Myth - "It will be very expensive to get good health to everyone."

Fact - Actually there's a way we can have better universal health care at no more than we are now paying (see 5. below). Here are the facts (cf.

1. We waste $100 - $200 Billion a year on the high overhead of insurance companies.
2. We waste 200 - $400 Billion a year on doctors filling out forms for insurance companies.
3. I don't know the compliance cost of patients fighting with insurance companies, but it must also be in the 100's of Billions.
4. We pay the highest drug cost in the world to drug companies that spend twice as much on profit and three times as much on "marketing" as they spend on research. This is about another $100 Billion each year.
5. Because of the above, we could give Super Medicare (few limitations, no co-pays, no deductibles and complete drug, dental & mental coverage) to everyone at no more cost per person than we are now paying.

Other countries with single payer systems get better health care as measured by all the basic public health statistics and they do it at less than half the cost per person. If we build on our rotten system, we will get a health care system with rotten foundation

Len Charlap
Princeton, NJ

Posted by: lensch | May 22, 2009 11:03 AM | Report abuse

Business Community must get behind single-payer health insurance

"There are two expenses that businesses should not incur, and for exactly the same reason. Taxes and health care (and related administrative costs) are simply passed on to consumers in the price of the product. We taxpayers pay 50% more for the mere pleasure of sticking it to corporations.

Both should be a zero burden on corporations because they make them uncompetitive with those in other countries that are not faced with them.

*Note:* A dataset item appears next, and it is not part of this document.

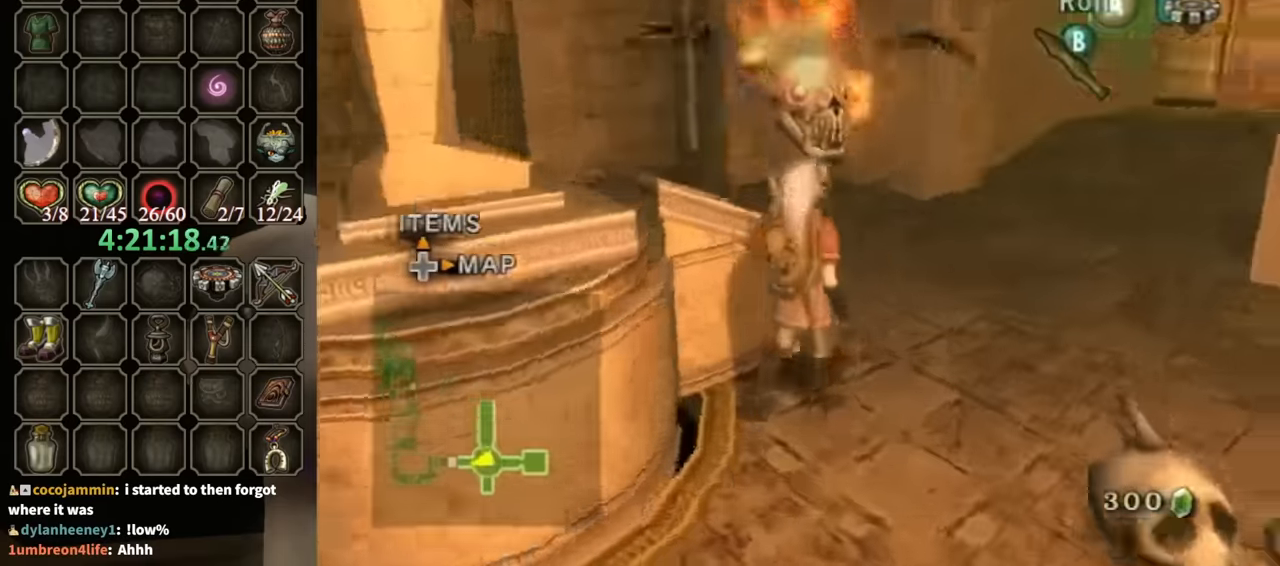
{"buttons": ["A"], "left_stick": "up", "right_stick": "center", "events": [[133, "left_stick", "up"], [200, "right_stick", "center"], [300, "left_stick", "up-right"], [500, "A", "down"], [500, "left_stick", "up"]]}
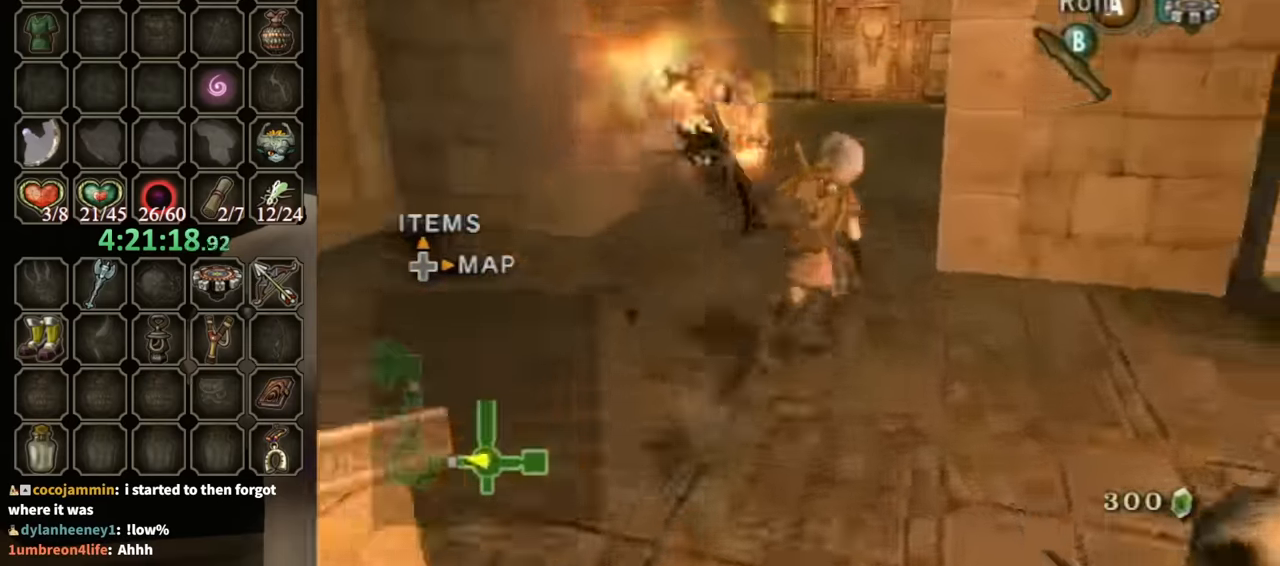
{"buttons": [], "left_stick": "up-right", "right_stick": "center", "events": [[67, "A", "up"], [400, "left_stick", "up-right"]]}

As a result US companies must cut jobs or outsource manufacturing and services. This is absolutely stupid."

See the rest of this article and add your comments at

Posted by: jlohman | May 22, 2009 2:00 PM | Report abuse

Re: lensch....I largely agree with you and the five points you make. I do think that however the CBO scores it, in the end if we went single payer we would wake up one day and be surprised it didn't cost as much as we feared.

However, that said, I do disagree with doing nothing now. I think we must do something. Even the proposals floated so far, as imperfect as they may be, would help in covering the uninsured, help the underinsured, eliminate the job lock because ones health care is tied to employment, etc. I think those are important.

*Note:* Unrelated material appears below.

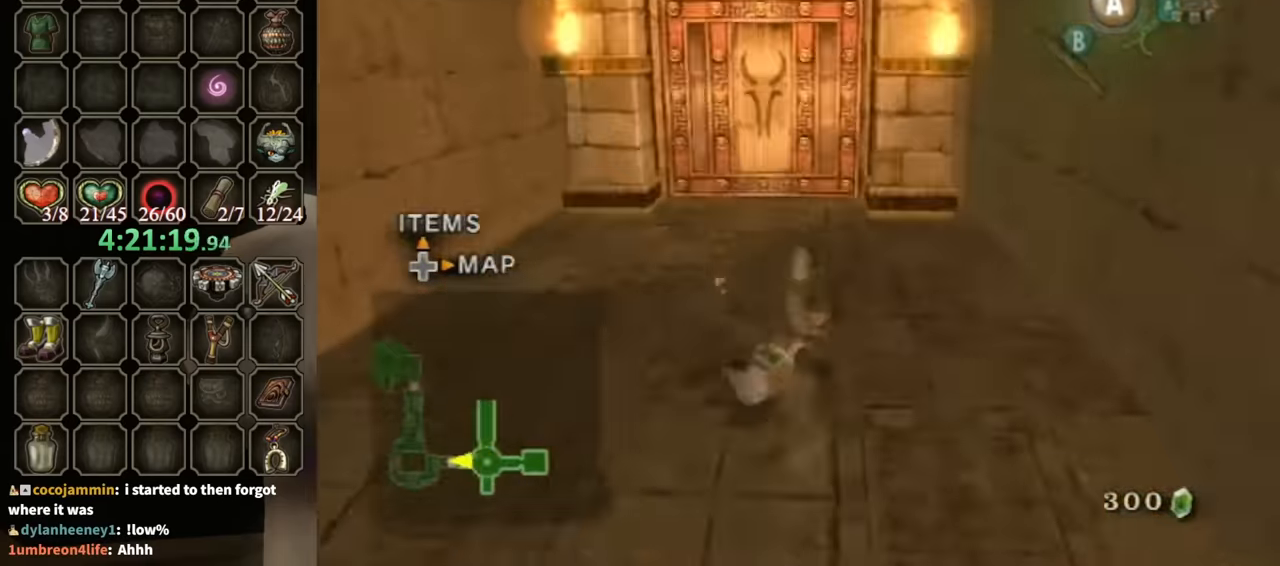
{"buttons": [], "left_stick": "up", "right_stick": "center", "events": []}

Posted by: scott1959 | May 22, 2009 3:57 PM | Report abuse

Scott1959 - The problem is that the opportunity for reform only comes around every so often. If we mess up this opportunity, we will have to wait a long time to get an efficient system. Anything that retains private insurance leaves the $500 Billion each year lying on the table and thus will cost a fortune.

Look suppose I'm right and we can use the $500 Billion to give Super Medicare to everyone and spend the same we are now spending. We still will be paying twice as much as everybody else (think France) and so there could be as much as $1.2 TRILLION (half of what we now pay) left for further savings. Meanwhile everybody gets decent health care.

BTW I not sure what your CBO remark means, but this ain't rocket science. For example, you can go to United HealthCare's, say, financial statement and compare intake (premiums) with outflow (benefits). The difference is overhead. There are published figures for Medicare and other countries so you can compute what I talk about in1.

Posted by: lensch | May 22, 2009 9:25 PM | Report abuse

If we were having a discussion on how we could eradicate prostitution, would we invite the brothel-keepers to that meeting?
Then why on earth do we have HMOs participate in the discussion on healthcare reform? They (and the insurance companies) ARE the problem. They can never, never be part of the solution.

Posted by: alzach | May 24, 2009 10:37 AM | Report abuse

I am sick of hearing this nonsense about savings that will come from expanding health care. Here are simple ideas to save money.

1. Cut off Medicare for the rich- they get catastrophic coverage only.
2. Introduce more high deductible plans.
3. Break the cartel preventing us from increasing medical school size, increase the supply of doctors.
4. Break the cartel that is preventing liability limits and causing malpractice insurance costs to skyrocket.